Unsure of its contents I gingerly open the official looking letter. A picture of my own face confronts me. Its bewildered expression remarkably similar to my current one.
The finest defense lawyer in the world would be hard pressed to persuade a jury that it was not me behind the wheel driving at 31 mph through a school zone. The crappy photo quality was, sadly, not crappy enough to conceal the identity of the accused. I feel angry, cheated and $80 poorer.
I hate photo speeding tickets.
They represent the lowest form of art, consistently exhibiting poor composition and the subject is invariably badly lit. The shot is weak, lifeless, cold, impersonal and utterly devoid of any creativity. It’s as if the photographer just threw up his hands in the air and quit mid-shutter. Even my children’s school photos that arrive home annually amid harsh, critical review show an modicum of effort to capture the subject in a favorable light.

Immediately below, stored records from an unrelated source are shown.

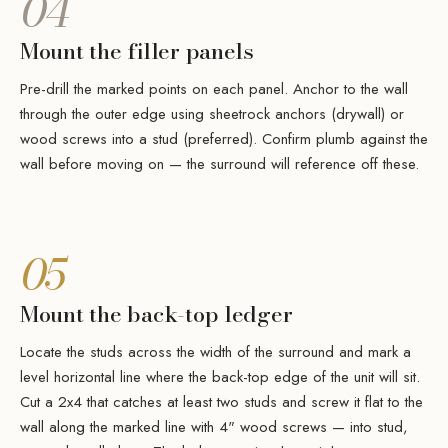
04
Mount the filler panels
Pre-drill the marked points on each panel. Anchor to the wall
through the outer edge using sheetrock anchors (drywall) or
wood screws into a stud (preferred). Confirm plumb against the
wall before moving on — the surround will reference off these.
05
Mount the back-top ledger
Locate the studs across the width of the surround and mark a
level horizontal line where the back-top edge of the unit will sit.
Cut a 2x4 that catches at least two studs and screw it flat to the
wall along the marked line with 4" wood screws — into stud,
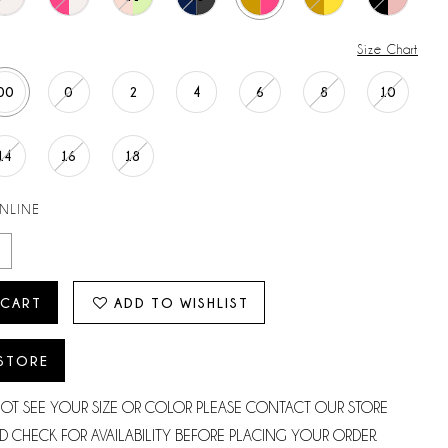
Size Chart
00
0
2
4
6
8
10
14
16
18
ONLINE
 CART
ADD TO WISHLIST
 STORE
NOT SEE YOUR SIZE OR COLOR PLEASE CONTACT OUR STORE
D CHECK FOR AVAILABILITY BEFORE PLACING YOUR ORDER.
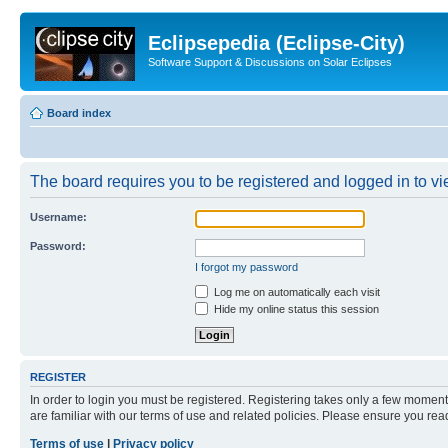
Eclipsepedia (Eclipse-City)
Software Support & Discussions on Solar Eclipses
Board index
The board requires you to be registered and logged in to vie
Username:
Password:
I forgot my password
Log me on automatically each visit
Hide my online status this session
REGISTER
In order to login you must be registered. Registering takes only a few moment
are familiar with our terms of use and related policies. Please ensure you re
Terms of use
|
Privacy policy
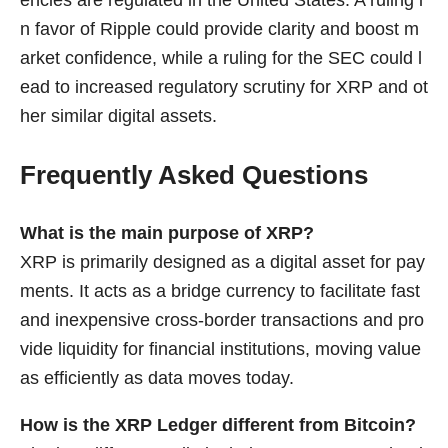
encies are regulated in the United States. A ruling i
n favor of Ripple could provide clarity and boost m
arket confidence, while a ruling for the SEC could l
ead to increased regulatory scrutiny for XRP and ot
her similar digital assets.
Frequently Asked Questions
What is the main purpose of XRP?
XRP is primarily designed as a digital asset for pay
ments. It acts as a bridge currency to facilitate fast
and inexpensive cross-border transactions and pro
vide liquidity for financial institutions, moving value
as efficiently as data moves today.
How is the XRP Ledger different from Bitcoin?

The work before was infuriating with its startling lack of care. I felt the photographer harbored a smug feeling because he has the law on his side. He thinks I have no choice but to purchase his shoddy artwork.
Well he is wrong.
I do have a choice and my choice today is to not purchase. I will stick to my principals and make a stand for the sake of promoting good art. Sometimes it just feels good to do the right thing.

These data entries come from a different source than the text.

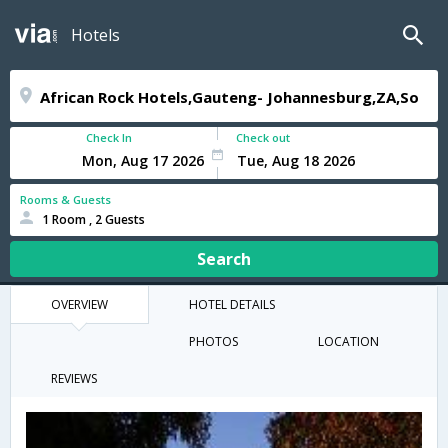
Hotels
Check In
Check out
Rooms & Guests
1 Room , 2 Guests
Search
OVERVIEW
HOTEL DETAILS
PHOTOS
LOCATION
REVIEWS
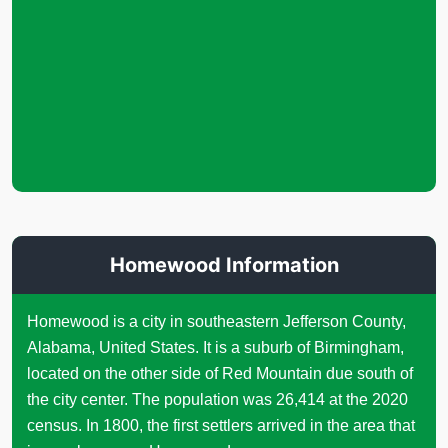
Homewood Information
Homewood is a city in southeastern Jefferson County,
Alabama, United States. It is a suburb of Birmingham,
located on the other side of Red Mountain due south of
the city center. The population was 26,414 at the 2020
census. In 1800, the first settlers arrived in the area that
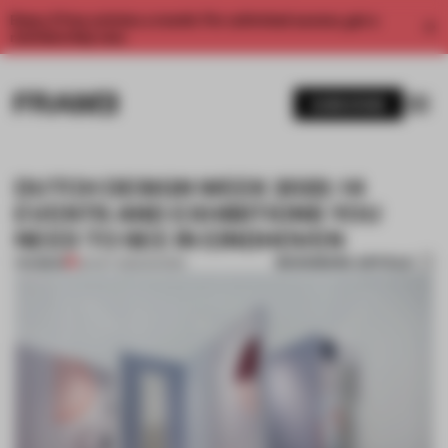
Enjoy 2 free articles a month. For unlimited access, get a
membership now.
SUBSCRIBE
DUTCH DESIGN WEEK 2022: 14
EVENTS AND EXHIBITIONS YOU
NEED TO SEE IN EINDHOVEN
BOOKMARK ARTICLE
PREMIUM
20 OCT 2022
•
SHOWS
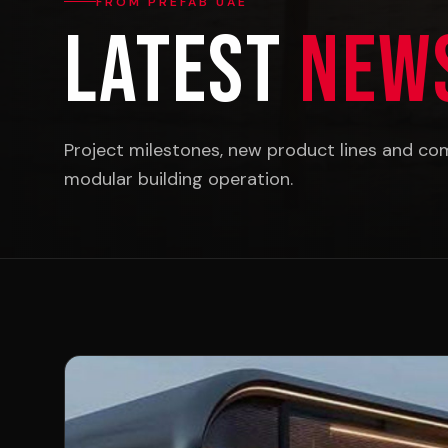
FROM PREFAB UAE
Latest
New
Project milestones, new product lines and c
modular building operation.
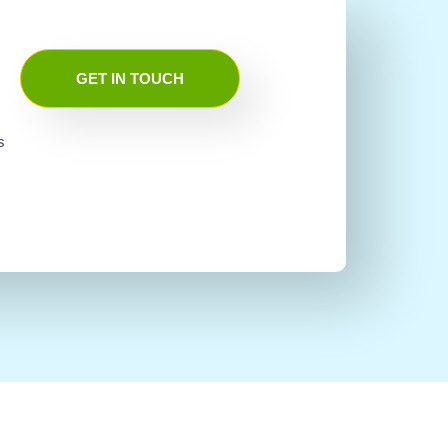
GET IN TOUCH
s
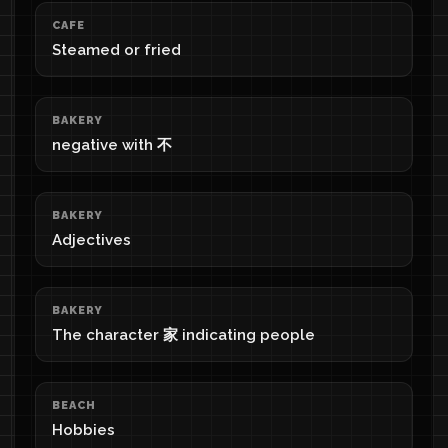
CAFE
Steamed or fried
BAKERY
negative with 不
BAKERY
Adjectives
BAKERY
The character 家 indicating people
BEACH
Hobbies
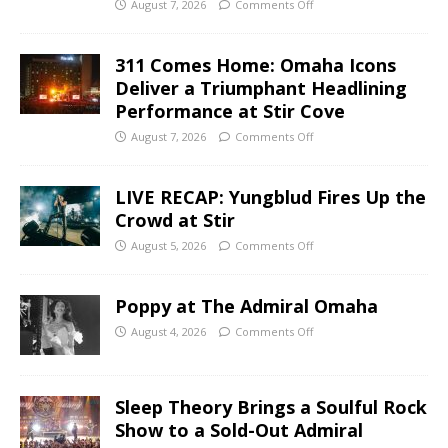
August 7, 2026
Comments Off
311 Comes Home: Omaha Icons
Deliver a Triumphant Headlining
Performance at Stir Cove
August 7, 2026
Comments Off
LIVE RECAP: Yungblud Fires Up the
Crowd at Stir
August 5, 2026
Comments Off
Poppy at The Admiral Omaha
August 4, 2026
Comments Off
Sleep Theory Brings a Soulful Rock
Show to a Sold-Out Admiral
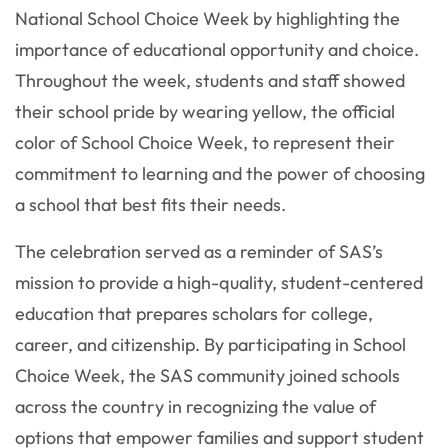
National School Choice Week by highlighting the
importance of educational opportunity and choice.
Throughout the week, students and staff showed
their school pride by wearing yellow, the official
color of School Choice Week, to represent their
commitment to learning and the power of choosing
a school that best fits their needs.
The celebration served as a reminder of SAS’s
mission to provide a high-quality, student-centered
education that prepares scholars for college,
career, and citizenship. By participating in School
Choice Week, the SAS community joined schools
across the country in recognizing the value of
options that empower families and support student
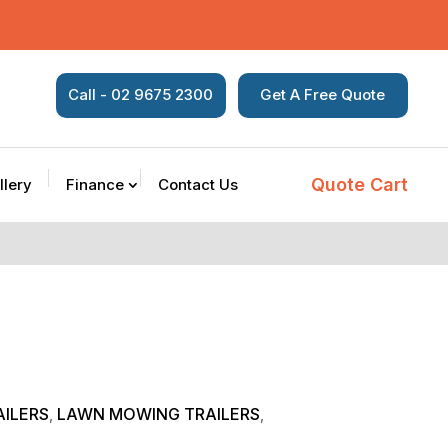
Call - 02 9675 2300
Get A Free Quote
Quote Cart
llery
Finance
Contact Us
ILERS
LAWN MOWING TRAILERS
,
,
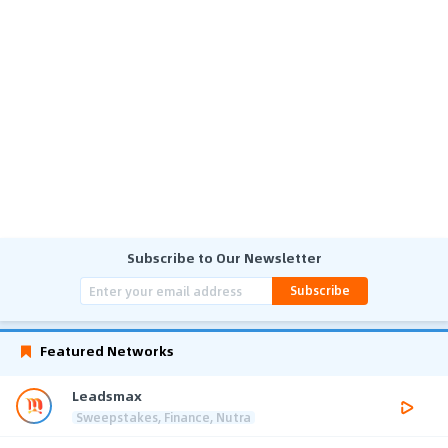
Subscribe to Our Newsletter
Subscribe
Featured Networks
Leadsmax
Sweepstakes, Finance, Nutra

But then on closer inspection of the piece I noticed its value was forecast to appreciate by 100% in the next thirty days. I could buy it today for only $80 but if I waited a month it would cost me $160.
One hundred percent growth in only thirty days is truly remarkable. Opportunities like this only come along once in a lifetime. Applying compound interest over the next twelve months to my $80 investment would be worth a staggering $163,840.00!
I felt myself being torn. On one hand, stick to my principals. On the other hand, throw my principals out of the window, buy the crap art and cave in to the potential earnings.
So, I write the check and stuff it into the envelope. I feel giddy from my new found investment savvy. I wonder which frame will best compliment my latest art acquisition?